Records for the exercise START
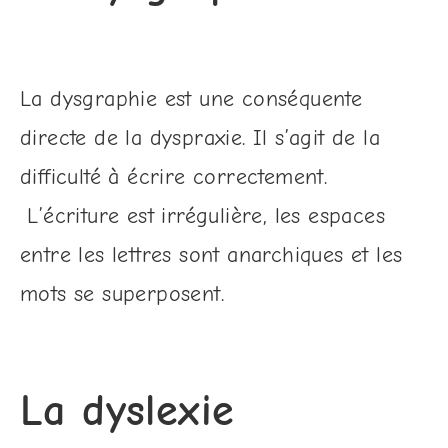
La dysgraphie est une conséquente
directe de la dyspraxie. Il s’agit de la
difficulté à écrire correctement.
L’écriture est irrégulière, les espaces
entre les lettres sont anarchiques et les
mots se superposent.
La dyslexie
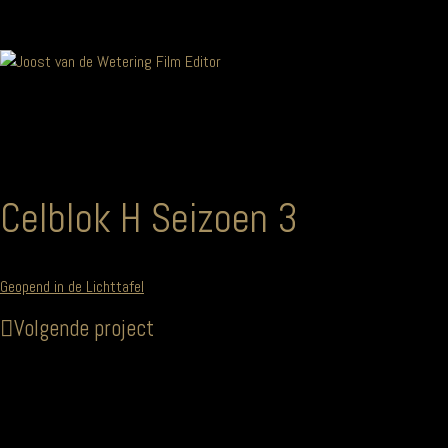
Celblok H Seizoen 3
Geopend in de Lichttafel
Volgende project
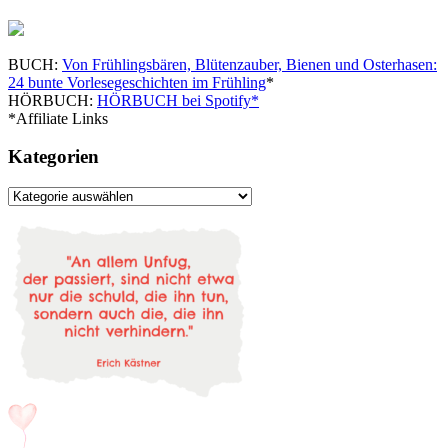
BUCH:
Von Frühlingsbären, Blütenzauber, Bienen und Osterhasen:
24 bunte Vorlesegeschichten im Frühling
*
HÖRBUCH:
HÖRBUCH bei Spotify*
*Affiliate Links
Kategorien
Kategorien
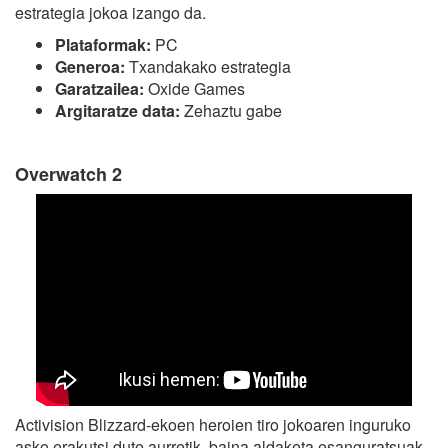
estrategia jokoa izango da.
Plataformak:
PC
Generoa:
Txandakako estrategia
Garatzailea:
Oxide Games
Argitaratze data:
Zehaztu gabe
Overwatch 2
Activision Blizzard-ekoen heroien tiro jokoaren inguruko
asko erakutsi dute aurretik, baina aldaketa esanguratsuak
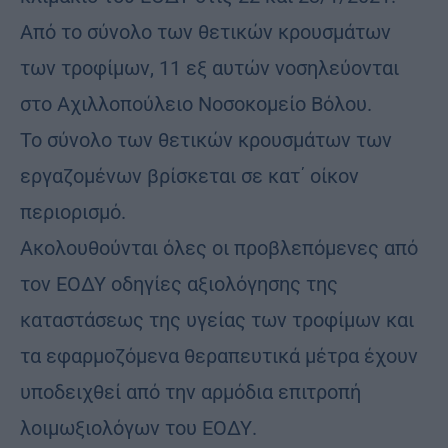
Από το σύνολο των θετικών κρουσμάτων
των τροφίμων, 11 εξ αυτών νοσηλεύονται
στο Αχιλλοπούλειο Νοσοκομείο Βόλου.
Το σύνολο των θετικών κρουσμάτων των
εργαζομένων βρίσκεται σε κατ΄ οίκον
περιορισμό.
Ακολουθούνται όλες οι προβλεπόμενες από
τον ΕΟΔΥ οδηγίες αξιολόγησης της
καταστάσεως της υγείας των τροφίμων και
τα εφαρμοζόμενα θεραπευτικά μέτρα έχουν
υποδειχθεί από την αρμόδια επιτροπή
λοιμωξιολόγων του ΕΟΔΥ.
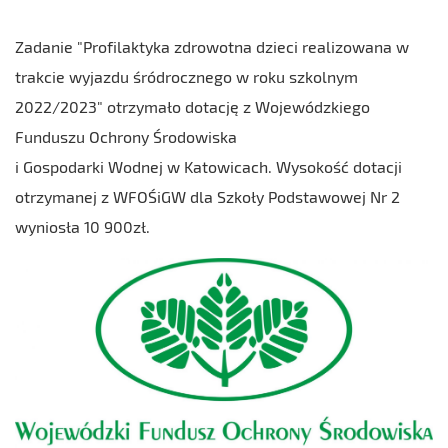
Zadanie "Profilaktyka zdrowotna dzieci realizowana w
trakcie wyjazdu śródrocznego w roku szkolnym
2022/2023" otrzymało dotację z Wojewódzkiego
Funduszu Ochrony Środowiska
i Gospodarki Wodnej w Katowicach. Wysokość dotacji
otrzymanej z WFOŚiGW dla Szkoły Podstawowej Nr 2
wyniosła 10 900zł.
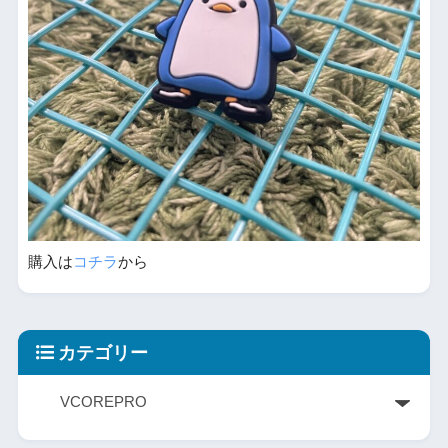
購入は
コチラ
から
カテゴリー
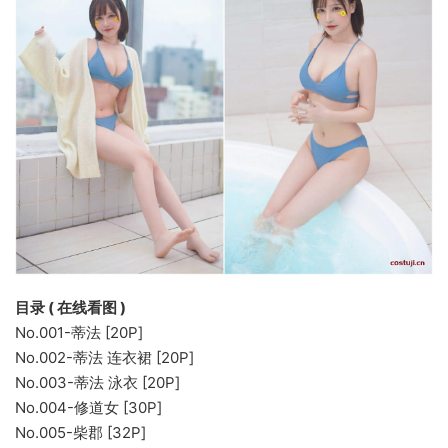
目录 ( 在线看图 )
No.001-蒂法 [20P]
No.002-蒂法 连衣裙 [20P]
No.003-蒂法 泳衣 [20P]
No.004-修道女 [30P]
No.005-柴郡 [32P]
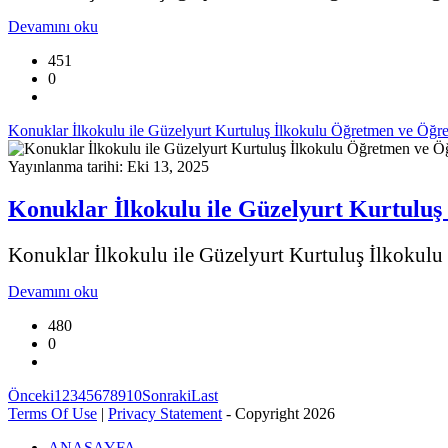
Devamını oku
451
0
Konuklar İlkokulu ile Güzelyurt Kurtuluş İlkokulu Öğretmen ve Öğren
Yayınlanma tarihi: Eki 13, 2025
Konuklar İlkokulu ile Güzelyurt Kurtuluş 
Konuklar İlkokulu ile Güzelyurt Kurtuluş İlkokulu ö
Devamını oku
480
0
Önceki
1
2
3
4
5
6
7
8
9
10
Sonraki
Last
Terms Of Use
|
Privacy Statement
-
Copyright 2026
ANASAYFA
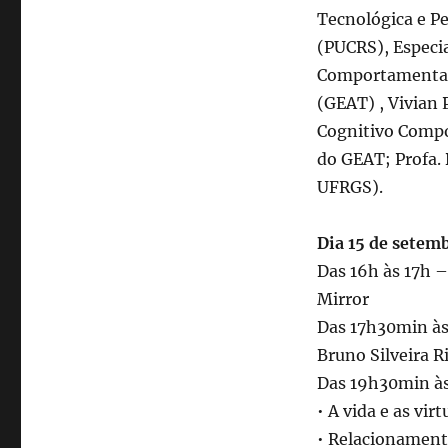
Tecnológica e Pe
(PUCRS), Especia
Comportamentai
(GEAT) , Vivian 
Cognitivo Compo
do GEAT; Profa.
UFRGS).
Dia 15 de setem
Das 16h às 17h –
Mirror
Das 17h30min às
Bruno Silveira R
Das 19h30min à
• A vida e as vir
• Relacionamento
Records for the exercise END
What the task requires. Put the lines of the material from the line with "estrategia jokoa izango da." up to and including the line with "λοιμωξιολόγων του ΕΟΔΥ." into a JSON list of strings, one string per line, with blank lines omitted. Leave the pictures out of the answer.

Exercise solution.
[
  "estrategia jokoa izango da.",
  "Plataformak:",
  "PC",
  "Generoa:",
  "Txandakako estrategia",
  "Garatzailea:",
  "Oxide Games",
  "Argitaratze data:",
  "Zehaztu gabe",
  "Overwatch 2",
  "Activision Blizzard-ekoen heroien tiro jokoaren inguruko",
  "asko erakutsi dute aurretik, baina aldaketa esanguratsuak",
  "Από το σύνολο των θετικών κρουσμάτων",
  "των τροφίμων, 11 εξ αυτών νοσηλεύονται",
  "στο Αχιλλοπούλειο Νοσοκομείο Βόλου.",
  "Το σύνολο των θετικών κρουσμάτων των",
  "εργαζομένων βρίσκεται σε κατ΄ οίκον",
  "περιορισμό.",
  "Ακολουθούνται όλες οι προβλεπόμενες από",
  "τον ΕΟΔΥ οδηγίες αξιολόγησης της",
  "καταστάσεως της υγείας των τροφίμων και",
  "τα εφαρμοζόμενα θεραπευτικά μέτρα έχουν",
  "υποδειχθεί από την αρμόδια επιτροπή",
  "λοιμωξιολόγων του ΕΟΔΥ."
]